After completing my bachelor's degree in Korea, I started in my first master’s program in Cultural Heritage Studies at University College London (UCL). My interest towards Greenland was not just simple curiosity, and I wanted to know more about the place, academically and deeply. So, I decided to study and learn more about Greenland. In 2013 I finished my master’s degree, including my dissertation on Greenland’s cultural and natural heritage affected by climate change. After that I went back to Korea and got a job related to cultural heritage, but it was far from Greenland and I still missed it so much. Eventually I came to Greenland and started in my second master’s program called West Nordic Studies at Ilisimatusarfik (University of Greenland). That was 2015, the year that I will never forget – the year when the second chapter of my life started.

I’ve had a lot of amazing opportunities, not only in the Arctic and Nordic countries but also in Korea. First, I was able to do two exciting and fantastic north2north internships in the Arctic during my studies. The first one was at the UArctic Research Liaison and Thematic Networks Office at the University of Oulu in Finland. The second was at the Arctic Economic Council (AEC) Secretariat in Tromsø, Norway.

During my first internship in Oulu, I mainly helped with projects run by the researchers at the Thule Institute. One of the most exciting experiences was preparing for a symposium held at the university. I learned not only by doing practical arrangements, but also by meeting various Arctic researchers with whom I was able to share knowledge and discuss Arctic matters. That’s when I learned for the first time that it was all about networking. For a student who had just started to study in the Arctic, it was a very precious time.

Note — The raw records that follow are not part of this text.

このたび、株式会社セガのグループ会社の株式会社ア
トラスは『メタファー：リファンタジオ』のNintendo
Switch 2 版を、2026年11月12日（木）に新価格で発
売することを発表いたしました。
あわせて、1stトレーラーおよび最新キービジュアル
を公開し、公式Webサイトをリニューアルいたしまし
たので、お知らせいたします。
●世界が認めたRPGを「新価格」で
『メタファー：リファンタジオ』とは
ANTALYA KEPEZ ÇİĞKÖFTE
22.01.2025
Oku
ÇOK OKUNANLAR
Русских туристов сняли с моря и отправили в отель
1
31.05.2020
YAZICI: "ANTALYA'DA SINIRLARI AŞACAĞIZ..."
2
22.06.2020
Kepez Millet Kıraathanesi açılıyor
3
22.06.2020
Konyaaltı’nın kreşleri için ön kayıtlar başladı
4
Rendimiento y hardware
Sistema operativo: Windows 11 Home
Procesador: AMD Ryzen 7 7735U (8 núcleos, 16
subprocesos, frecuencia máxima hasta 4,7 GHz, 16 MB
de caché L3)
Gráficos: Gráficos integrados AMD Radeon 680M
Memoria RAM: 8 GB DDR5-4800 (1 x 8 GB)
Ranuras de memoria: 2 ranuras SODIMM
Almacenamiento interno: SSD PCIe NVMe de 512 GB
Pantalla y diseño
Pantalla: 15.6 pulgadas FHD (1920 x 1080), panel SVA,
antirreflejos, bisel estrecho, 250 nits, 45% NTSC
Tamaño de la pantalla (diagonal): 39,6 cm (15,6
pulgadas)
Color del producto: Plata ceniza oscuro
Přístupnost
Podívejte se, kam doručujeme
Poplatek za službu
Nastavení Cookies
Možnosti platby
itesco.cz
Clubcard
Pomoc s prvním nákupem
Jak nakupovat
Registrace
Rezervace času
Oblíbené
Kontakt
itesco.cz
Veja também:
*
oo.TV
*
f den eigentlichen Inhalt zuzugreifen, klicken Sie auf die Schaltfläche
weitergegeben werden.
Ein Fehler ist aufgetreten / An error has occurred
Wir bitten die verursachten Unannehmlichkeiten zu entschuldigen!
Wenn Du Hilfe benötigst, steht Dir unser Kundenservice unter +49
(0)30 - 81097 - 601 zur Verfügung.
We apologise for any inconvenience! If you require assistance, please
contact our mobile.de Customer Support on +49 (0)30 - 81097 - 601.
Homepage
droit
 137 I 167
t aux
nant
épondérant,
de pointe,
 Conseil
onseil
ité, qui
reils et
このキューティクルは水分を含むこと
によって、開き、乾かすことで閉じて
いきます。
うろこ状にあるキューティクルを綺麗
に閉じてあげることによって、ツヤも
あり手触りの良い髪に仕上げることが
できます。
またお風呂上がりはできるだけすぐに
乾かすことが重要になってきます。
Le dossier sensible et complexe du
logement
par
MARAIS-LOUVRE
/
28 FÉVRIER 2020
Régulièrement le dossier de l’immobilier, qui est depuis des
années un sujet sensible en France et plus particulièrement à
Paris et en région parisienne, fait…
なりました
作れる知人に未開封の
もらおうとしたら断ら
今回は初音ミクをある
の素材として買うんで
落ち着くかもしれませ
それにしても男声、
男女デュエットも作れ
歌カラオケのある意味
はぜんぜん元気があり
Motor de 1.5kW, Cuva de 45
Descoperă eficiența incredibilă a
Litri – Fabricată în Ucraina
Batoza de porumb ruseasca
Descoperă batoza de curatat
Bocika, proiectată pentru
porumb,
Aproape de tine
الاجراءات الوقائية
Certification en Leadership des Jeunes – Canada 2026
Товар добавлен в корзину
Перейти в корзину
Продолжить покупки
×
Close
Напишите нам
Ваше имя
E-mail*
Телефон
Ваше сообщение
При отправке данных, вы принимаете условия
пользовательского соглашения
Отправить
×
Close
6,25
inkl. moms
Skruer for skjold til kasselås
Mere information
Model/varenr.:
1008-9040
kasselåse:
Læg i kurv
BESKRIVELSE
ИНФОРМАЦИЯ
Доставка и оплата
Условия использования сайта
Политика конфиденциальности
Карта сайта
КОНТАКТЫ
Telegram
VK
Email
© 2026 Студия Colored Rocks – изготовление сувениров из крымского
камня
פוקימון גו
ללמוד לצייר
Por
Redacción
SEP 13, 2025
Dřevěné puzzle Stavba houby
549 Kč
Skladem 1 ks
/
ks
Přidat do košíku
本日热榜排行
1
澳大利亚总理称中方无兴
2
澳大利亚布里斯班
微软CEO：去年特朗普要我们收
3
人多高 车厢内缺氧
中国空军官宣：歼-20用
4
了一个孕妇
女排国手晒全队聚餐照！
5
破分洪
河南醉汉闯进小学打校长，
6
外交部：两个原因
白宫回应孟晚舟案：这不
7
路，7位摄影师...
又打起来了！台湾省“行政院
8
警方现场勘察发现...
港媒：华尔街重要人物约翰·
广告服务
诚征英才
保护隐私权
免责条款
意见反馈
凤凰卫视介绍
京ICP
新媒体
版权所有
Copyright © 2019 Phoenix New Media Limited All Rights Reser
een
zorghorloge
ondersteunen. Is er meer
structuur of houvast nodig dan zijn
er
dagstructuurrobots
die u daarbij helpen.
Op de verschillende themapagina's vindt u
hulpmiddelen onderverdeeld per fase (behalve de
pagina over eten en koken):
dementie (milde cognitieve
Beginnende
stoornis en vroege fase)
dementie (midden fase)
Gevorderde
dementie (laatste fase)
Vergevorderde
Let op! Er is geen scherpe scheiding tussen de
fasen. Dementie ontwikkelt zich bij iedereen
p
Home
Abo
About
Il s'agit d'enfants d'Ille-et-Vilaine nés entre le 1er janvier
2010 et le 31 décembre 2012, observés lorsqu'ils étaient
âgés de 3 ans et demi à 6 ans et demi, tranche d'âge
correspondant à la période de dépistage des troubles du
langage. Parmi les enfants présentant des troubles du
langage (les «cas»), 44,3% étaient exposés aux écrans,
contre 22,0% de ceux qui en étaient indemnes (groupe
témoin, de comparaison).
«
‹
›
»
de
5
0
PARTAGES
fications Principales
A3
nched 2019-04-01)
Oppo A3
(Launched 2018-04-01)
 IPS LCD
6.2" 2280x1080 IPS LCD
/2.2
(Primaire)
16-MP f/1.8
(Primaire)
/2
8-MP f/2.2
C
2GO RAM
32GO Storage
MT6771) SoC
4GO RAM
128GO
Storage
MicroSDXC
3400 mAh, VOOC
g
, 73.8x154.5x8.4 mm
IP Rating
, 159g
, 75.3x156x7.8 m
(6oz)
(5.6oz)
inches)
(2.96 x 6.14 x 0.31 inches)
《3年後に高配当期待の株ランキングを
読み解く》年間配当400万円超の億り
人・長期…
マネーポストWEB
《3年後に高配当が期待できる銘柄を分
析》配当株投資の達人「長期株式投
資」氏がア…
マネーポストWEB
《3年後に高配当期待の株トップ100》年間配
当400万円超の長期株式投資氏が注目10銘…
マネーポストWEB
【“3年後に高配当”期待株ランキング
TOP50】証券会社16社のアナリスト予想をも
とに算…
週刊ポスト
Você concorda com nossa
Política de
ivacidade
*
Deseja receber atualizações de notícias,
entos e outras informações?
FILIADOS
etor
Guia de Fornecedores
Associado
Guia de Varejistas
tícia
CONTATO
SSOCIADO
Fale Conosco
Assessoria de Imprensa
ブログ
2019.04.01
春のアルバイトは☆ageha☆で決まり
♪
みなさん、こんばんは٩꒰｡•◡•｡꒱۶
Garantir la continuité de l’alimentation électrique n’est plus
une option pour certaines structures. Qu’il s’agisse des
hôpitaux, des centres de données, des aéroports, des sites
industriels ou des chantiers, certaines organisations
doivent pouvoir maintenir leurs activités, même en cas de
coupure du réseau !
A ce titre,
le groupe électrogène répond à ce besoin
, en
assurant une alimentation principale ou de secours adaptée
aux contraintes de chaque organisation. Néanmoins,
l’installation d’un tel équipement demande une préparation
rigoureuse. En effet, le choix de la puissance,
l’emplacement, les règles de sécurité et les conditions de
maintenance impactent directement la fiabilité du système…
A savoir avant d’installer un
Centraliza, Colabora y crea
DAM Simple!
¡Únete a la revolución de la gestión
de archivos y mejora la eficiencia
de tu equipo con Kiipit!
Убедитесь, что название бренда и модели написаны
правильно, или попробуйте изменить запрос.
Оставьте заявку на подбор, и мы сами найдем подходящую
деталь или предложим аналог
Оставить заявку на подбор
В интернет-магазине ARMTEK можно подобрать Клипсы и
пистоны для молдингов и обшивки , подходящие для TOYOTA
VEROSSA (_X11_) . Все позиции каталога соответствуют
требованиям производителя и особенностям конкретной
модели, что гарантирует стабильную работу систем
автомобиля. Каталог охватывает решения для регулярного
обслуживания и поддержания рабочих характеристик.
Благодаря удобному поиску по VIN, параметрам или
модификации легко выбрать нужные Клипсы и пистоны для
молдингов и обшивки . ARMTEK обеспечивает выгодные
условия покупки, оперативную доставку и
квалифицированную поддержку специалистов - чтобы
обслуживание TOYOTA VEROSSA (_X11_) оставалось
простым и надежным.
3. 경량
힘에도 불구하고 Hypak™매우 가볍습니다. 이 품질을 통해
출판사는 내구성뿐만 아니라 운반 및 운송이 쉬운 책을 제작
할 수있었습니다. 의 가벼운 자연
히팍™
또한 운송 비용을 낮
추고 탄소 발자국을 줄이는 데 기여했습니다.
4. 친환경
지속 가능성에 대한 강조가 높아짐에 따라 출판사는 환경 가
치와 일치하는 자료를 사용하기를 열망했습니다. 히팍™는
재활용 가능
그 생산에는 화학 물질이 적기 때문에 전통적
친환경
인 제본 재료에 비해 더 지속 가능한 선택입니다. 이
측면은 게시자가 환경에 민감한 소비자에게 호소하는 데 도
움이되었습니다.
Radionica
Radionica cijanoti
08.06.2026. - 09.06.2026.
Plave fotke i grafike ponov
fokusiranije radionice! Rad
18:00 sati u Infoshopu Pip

During my second internship at the AEC Secretariat, I felt like I was upgraded. Despite the size of the Secretariat, the tasks are broad. Thanks to the staff, I was able to share my voice and participate and contribute a lot to the organization. And when good results were shown, I felt high satisfaction.

Another thing I learned during both internships was that by changing my location I was able to think from a different angle. When I was in Greenland, I used to think from the Greenlandic perspective, and I received more news from Greenland. However, when I was in Finland and in Norway, I was able to think from their perspectives. This helped me a lot.

While studying in the Arctic, I have gained academic knowledge about the region and new experiences but also opportunities to work as a writer. Since I am the only Korean in Greenland, I started to work with Korean magazines to share my stories. In addition, I worked with a Korean TV documentary team to make episodes about Greenland for Korean audiences. I travelled with the team from Narsarsuaq, South Greenland to Qaanaaq, North Greenland in both summer and winter. I have also learned that many people who study or work in the Arctic have never been to Greenland. I feel totally lucky to have those precious experiences, and I want to help people know and understand Greenland and the Arctic properly. For instance, the Arctic is not a desperate place where climate change always attacks, but a very dynamic and vibrant area with a lot of economic potential. Currently I am working on a book about Greenland in the Korean language.

Kim Insuk 3

Everyone has their own pace in life. When I moved to Greenland, I was not young, and because of that I was able to settle down here. If I hadn’t experienced other places, I might not have been able to come here with a strong will. By sharing my voice, I hope more people from different backgrounds want to become involved with the Arctic and work for a better future. My twenties were filled with travelling, and I used to ask myself what to do with my life. After completing my current master's thesis on the Arctic Economic Council and Arctic economy this summer, I would love to pursue a PhD degree and keep studying international relations in the Arctic.

After travelling around the Arctic, there are no more places where I would want to go. The Arctic makes me feel safe – this is where I belong. In early 2018, I got married to a Greenlandic guy, and now I call the Arctic my home. And of course, I love my home.